The hallowed halls of Parliament will today echo to the sounds of tourists' flip flops but not much else.
The politicians are on their annual pilgrimage to Waitangi to be spat and hissed at, to be jostled and to be told what a bunch of tossers they are.
Well that's what's happened in the past which is why MPs who aren't masochists have, in ever increasing numbers, been giving it a wide berth.
This year it couldn't be wider for Bill English who's gone as far away as he can get from the Treaty grounds. He'll be down in Bluff, celebrating the day with the wealthy iwi of Ngai Tahu, who were the first to settle with the Crown 20 years ago for a cool $170 million.
Over the years they've invested wisely, putting the tribe on a sound economic footing in a number of enterprises. It's a pity Waitangi Day couldn't be celebrated for all in the south, but with the document being signed on the Treaty grounds in the north, that's not possible.
The antagonism in the north, although that's expected to be less this year with the troublesome Te Tii Marae no longer part of the ceremony, stems from the local iwi Ngapuhi being the biggest and poorest in the country.
That's because they still haven't settled with the Crown, essentially because they can't decide who in their tribe's entitled to negotiate it. That's a great pity because if there was ever a tribe that needed financial stability, it's Ngapuhi.
It was English himself who stepped back from the negotiations last June so his reception there this year may not have been to his liking.
His musing that the Maori language was also "theirs not ours," reasoning it's not the Government's job to keep it alive, would have no doubt earned him the same tongue lashing that he got at Ratana a couple of weeks ago.
Even though over the years National has done far more in settling Treaty claims than Labour has, it has never been a natural fit for Maori and the last vestiges of that was confirmed at the last election with the Maori Party suffering the small-party coalition scourge.

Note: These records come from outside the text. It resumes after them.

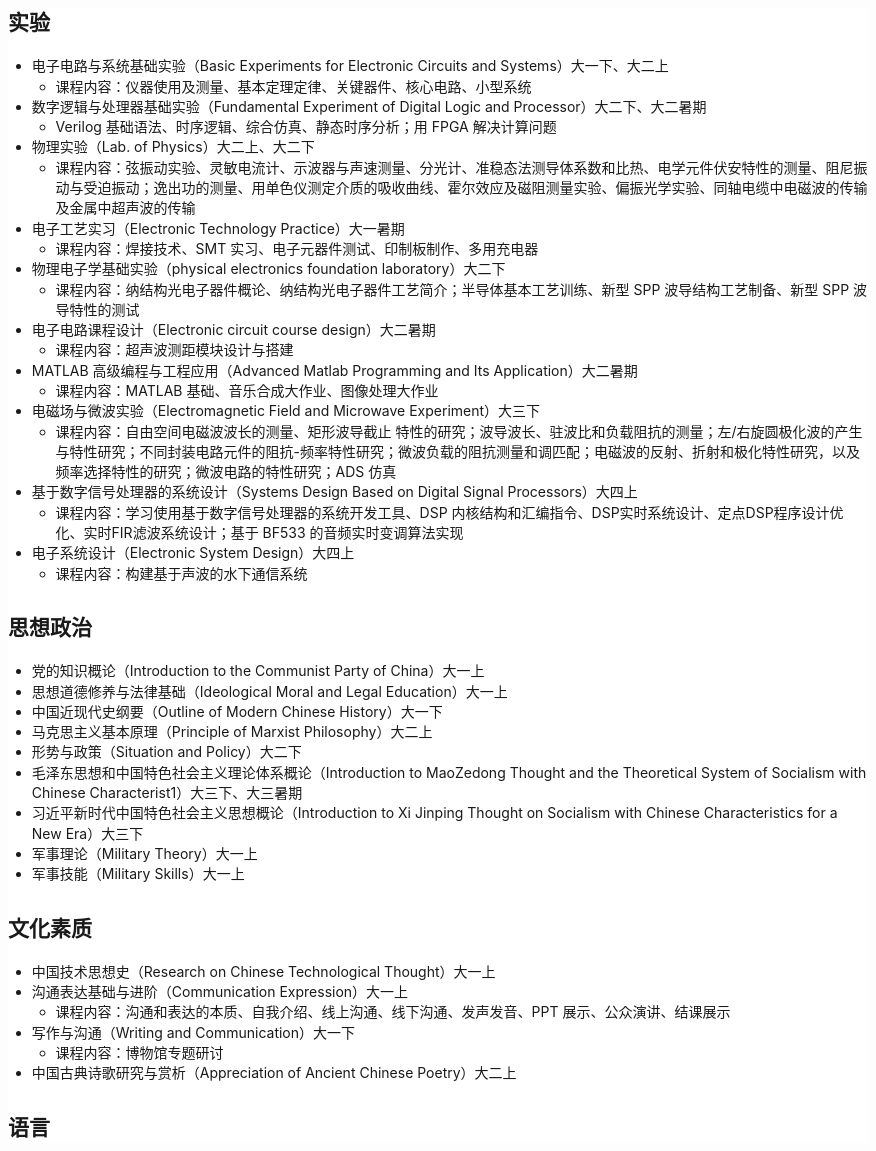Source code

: ## 实验

- 电子电路与系统基础实验（Basic Experiments for Electronic Circuits and Systems）大一下、大二上
    - 课程内容：仪器使用及测量、基本定理定律、关键器件、核心电路、小型系统
- 数字逻辑与处理器基础实验（Fundamental Experiment of Digital Logic and Processor）大二下、大二暑期
    - Verilog 基础语法、时序逻辑、综合仿真、静态时序分析；用 FPGA 解决计算问题
- 物理实验（Lab. of Physics）大二上、大二下
    - 课程内容：弦振动实验、灵敏电流计、示波器与声速测量、分光计、准稳态法测导体系数和比热、电学元件伏安特性的测量、阻尼振动与受迫振动；逸出功的测量、用单色仪测定介质的吸收曲线、霍尔效应及磁阻测量实验、偏振光学实验、同轴电缆中电磁波的传输及金属中超声波的传输
- 电子工艺实习（Electronic Technology Practice）大一暑期
    - 课程内容：焊接技术、SMT 实习、电子元器件测试、印制板制作、多用充电器
- 物理电子学基础实验（physical electronics foundation laboratory）大二下
    - 课程内容：纳结构光电子器件概论、纳结构光电子器件工艺简介；半导体基本工艺训练、新型 SPP 波导结构工艺制备、新型 SPP 波导特性的测试
- 电子电路课程设计（Electronic circuit course design）大二暑期
    - 课程内容：超声波测距模块设计与搭建
- MATLAB 高级编程与工程应用（Advanced Matlab Programming and Its Application）大二暑期
    - 课程内容：MATLAB 基础、音乐合成大作业、图像处理大作业
- 电磁场与微波实验（Electromagnetic Field and Microwave Experiment）大三下
    - 课程内容：自由空间电磁波波长的测量、矩形波导截止 特性的研究；波导波长、驻波比和负载阻抗的测量；左/右旋圆极化波的产生与特性研究；不同封装电路元件的阻抗-频率特性研究；微波负载的阻抗测量和调匹配；电磁波的反射、折射和极化特性研究，以及频率选择特性的研究；微波电路的特性研究；ADS 仿真
- 基于数字信号处理器的系统设计（Systems Design Based on Digital Signal Processors）大四上
    - 课程内容：学习使用基于数字信号处理器的系统开发工具、DSP 内核结构和汇编指令、DSP实时系统设计、定点DSP程序设计优化、实时FIR滤波系统设计；基于 BF533 的音频实时变调算法实现
- 电子系统设计（Electronic System Design）大四上
    - 课程内容：构建基于声波的水下通信系统

## 思想政治

- 党的知识概论（Introduction to the Communist Party of China）大一上
- 思想道德修养与法律基础（Ideological Moral and Legal Education）大一上
- 中国近现代史纲要（Outline of Modern Chinese History）大一下
- 马克思主义基本原理（Principle of Marxist Philosophy）大二上
- 形势与政策（Situation and Policy）大二下
- 毛泽东思想和中国特色社会主义理论体系概论（Introduction to MaoZedong Thought and the Theoretical System of Socialism with Chinese Characterist1）大三下、大三暑期
- 习近平新时代中国特色社会主义思想概论（Introduction to Xi Jinping Thought on Socialism with Chinese Characteristics for a New Era）大三下
- 军事理论（Military Theory）大一上
- 军事技能（Military Skills）大一上

## 文化素质

- 中国技术思想史（Research on Chinese Technological Thought）大一上
- 沟通表达基础与进阶（Communication Expression）大一上
    - 课程内容：沟通和表达的本质、自我介绍、线上沟通、线下沟通、发声发音、PPT 展示、公众演讲、结课展示
- 写作与沟通（Writing and Communication）大一下
    - 课程内容：博物馆专题研讨
- 中国古典诗歌研究与赏析（Appreciation of Ancient Chinese Poetry）大二上

## 语言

With all the seats now back home with Labour, Prime Minister Jacinda Ardern's been making the most of it over the weekend, charming those at the pitface, meeting the hoi polloi who rarely get time with those at the top.
Ardern's ensured that tomorrow she won't be ducking missiles, instead she'll be treated as strict Maori custom would have it, like a wahine in a state of tapu being with peepi, or child.